Configuring a Lambda function.
Granting authorization to stream data to Amazon ES.
Although not an AWS native service, there is Mixpeek, which runs text extraction like Tika, Tesseract and ImageAI on your S3 files then places them in a Lucene index to make them searchable.
You integrate it as follows:
Download the module: https://github.com/mixpeek/mixpeek-python
Import the module and your API keys:
from mixpeek import Mixpeek, S3
from config import mixpeek_api_key, aws
Instantiate the S3 class (which uses boto3 and requests):
s3 = S3(
aws_access_key_id=aws['aws_access_key_id'],
aws_secret_access_key=aws['aws_secret_access_key'],
region_name='us-east-2',
mixpeek_api_key=mixpeek_api_key
)
Upload one or more existing S3 files:
# upload all S3 files in bucket "demo"
s3.upload_all(bucket_name="demo")
# upload one single file called "prescription.pdf" in bucket "demo"
s3.upload_one(s3_file_name="prescription.pdf", bucket_name="demo")
Now simply search using the Mixpeek module:
# mixpeek api direct
mix = Mixpeek(
api_key=mixpeek_api_key
)
# search
result = mix.search(query="Heartgard")
print(result)
Where result can be:
[
{
"_id": "REDACTED",
"api_key": "REDACTED",
"highlights": [
{
"path": "document_str",
"score": 0.8759502172470093,
"texts": [
{
"type": "text",
"value": "Vetco Prescription\nVetcoClinics.com\n\nCustomer:\n\nAddress: Canine\n\nPhone: Australian Shepherd\n\nDate of Service: 2 Years 8 Months\n\nPrescription\nExpiration Date:\n\nWeight: 41.75\n\nSex: Female\n\n℞ "
},
{
"type": "hit",
"value": "Heartgard"
},
{
"type": "text",
"value": " Plus Green 26-50 lbs (Ivermectin 135 mcg/Pyrantel 114 mg)\n\nInstructions: Give one chewable tablet by mouth once monthly for protection against heartworms, and the treatment and\ncontrol of roundworms, and hookworms. "
}
]
}
],
"metadata": {
"date_inserted": "2021-10-07 03:19:23.632000",
"filename": "prescription.pdf"
},
"score": 0.13313256204128265
}
]
Then you parse the results
You can use Filestash (Disclaimer: I'm the author), install you own instance and connect to your S3 bucket. Eventually give it a bit of time to index the entire thing if you have a whole lot of data and you should be good
If you have an EMR, then create a spark application and do a search . We did this. This will work as distributed searcn
I know this is really old, but hopefully someone find my solution handy.

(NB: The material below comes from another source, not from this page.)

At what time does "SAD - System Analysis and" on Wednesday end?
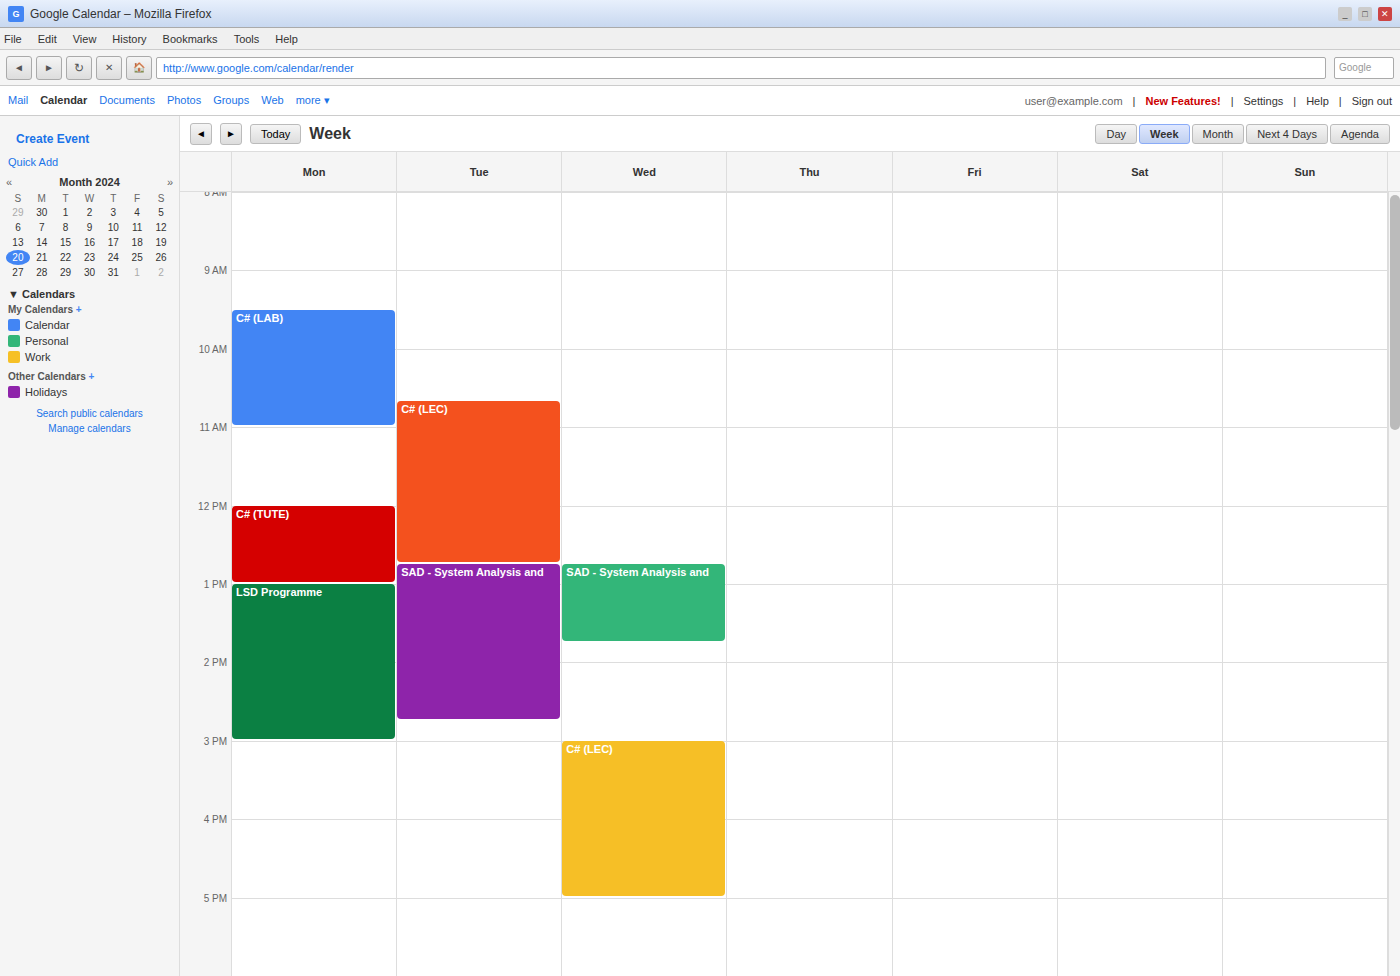
13:45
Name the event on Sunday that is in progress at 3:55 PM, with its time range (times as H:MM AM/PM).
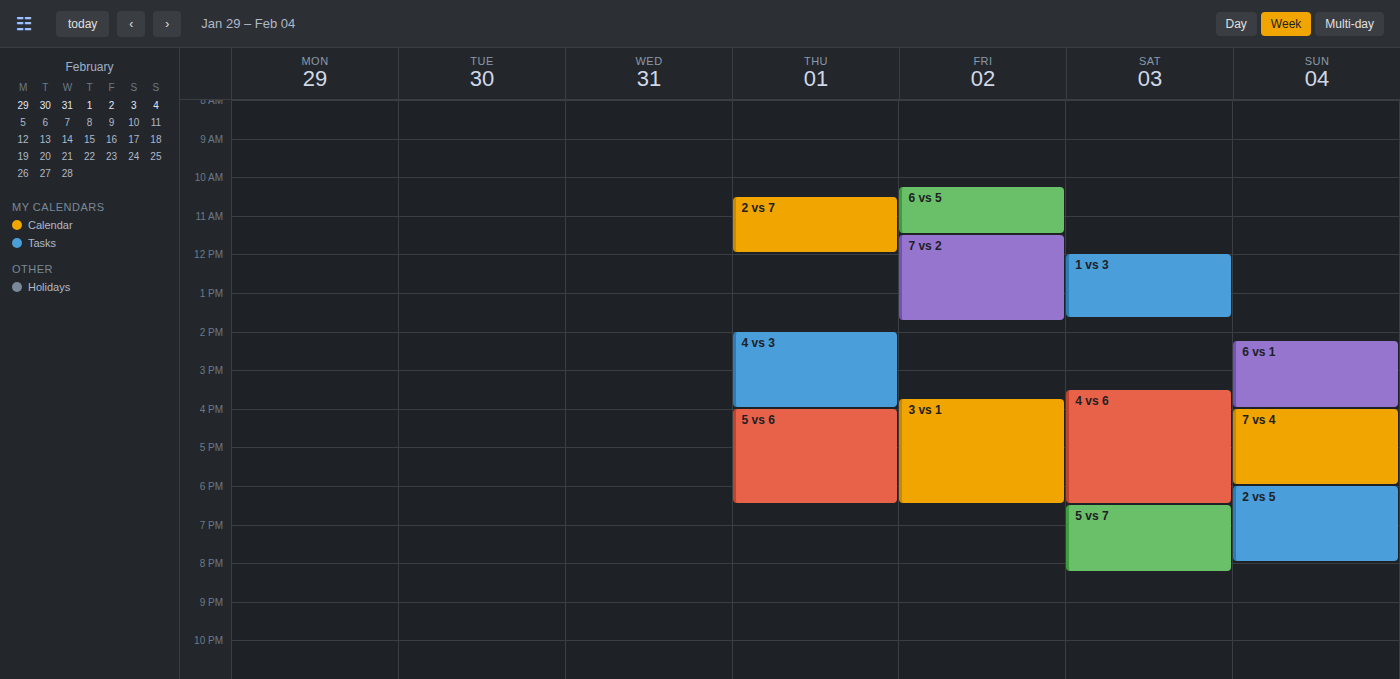
"6 vs 1", 2:15 PM to 4:00 PM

This is a python script, using boto3.
def search_word (info, search_for):
res = False
if search_for in info:
res = True
elif search_for not in info:
res = False
return res
import boto3
import json
aws_access_key_id='AKIAWG....'
aws_secret_access_key ='p9yrNw.....'
client = boto3.client('s3', aws_access_key_id=aws_access_key_id, aws_secret_access_key = aws_secret_access_key)
s3 = boto3.resource('s3')
bucket_name = 'my.bucket.name'
bucket_prefix='2022/05/'
search_for = 'looking#emailaddress.com'
search_results = []
search_results_keys = []
response = client.list_objects_v2(
Bucket=bucket_name,
Prefix=bucket_prefix
)
for i in response['Contents']:
mini = {}
obj = client.get_object(
Bucket=bucket_name,
Key=i['Key']
)
body = obj['Body'].read().decode("utf-8")
key = i['Key']
if search_word(body, search_for):
mini = {}
mini[key] = body
search_results.append(mini)
search_results_keys.append(key)
# YOU CAN EITHER PRINT THE KEY (FILE NAME/DIRECTORY), OR A MAP WHERE THE KEY IS THE FILE NAME/DIRECTORY. AND THE VALUE IS THE TXT OF THE FILE
print(search_results)
print(search_results_keys)
there is serverless and cheaper option available
Use AWS Glue and you can convert the txt fils into a table
use AWS AThena and you can run sql queries on top of it.
I wouldrecommend you to put data in parquets on s3 and this makes the data size on s3 very small and super fast!